古形の雛人形が立ち姿の「立雛」であったことは前述しましたが(「古式享保頭立雛」参照)、現在みられる座り姿の雛人形が登場したのは、江戸前期~中期頃のことと考えられます。現存する初期の座り雛には、「室町雛」「寛永雛」等と呼ばれるものがありますが、これらの呼称は室町時代や寛永年間に作られたことを示しているわけではなく、衣裳等の様式から後世、便宜上名付けられたものです。
このうちの「寛永雛」の様式を発展させた雛人形が、「享保雛」です。徳川八代将軍・吉宗の治世である享保年間(1716~37)頃から主に町方で流行したといわれ、能面のような古風で面長な表情、金襴や錦等を用いた豪華な衣裳に特徴があります。男雛は束帯、女雛は五衣唐衣裳(俗称十二単)姿を基調としていますが、有職から離れ、観賞を意識した独特の様式を創り上げています。

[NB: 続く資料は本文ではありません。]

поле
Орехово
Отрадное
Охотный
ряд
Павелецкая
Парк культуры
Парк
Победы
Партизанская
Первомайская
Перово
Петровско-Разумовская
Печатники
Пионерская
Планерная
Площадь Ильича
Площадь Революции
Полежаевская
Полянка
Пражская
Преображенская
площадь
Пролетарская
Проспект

享保雛は、裕福な商家から庶民まで、幅広く飾られたことを示すように、80センチ程の超大型から10センチ以下の小型まで、大小精粗様々な作例がみられますし、明治・大正期の作品が多数現存していることから、現在の雛人形の原形となった「古今雛」が江戸後期に登場して以降も、連綿と作り続けられていたことが分かります。
広く長く愛された享保雛は、いまでも各地の博物館や旧家の雛人形展で江戸時代の代表的な雛人形として、多くの人たちにその幽雅な微笑みをなげかけています。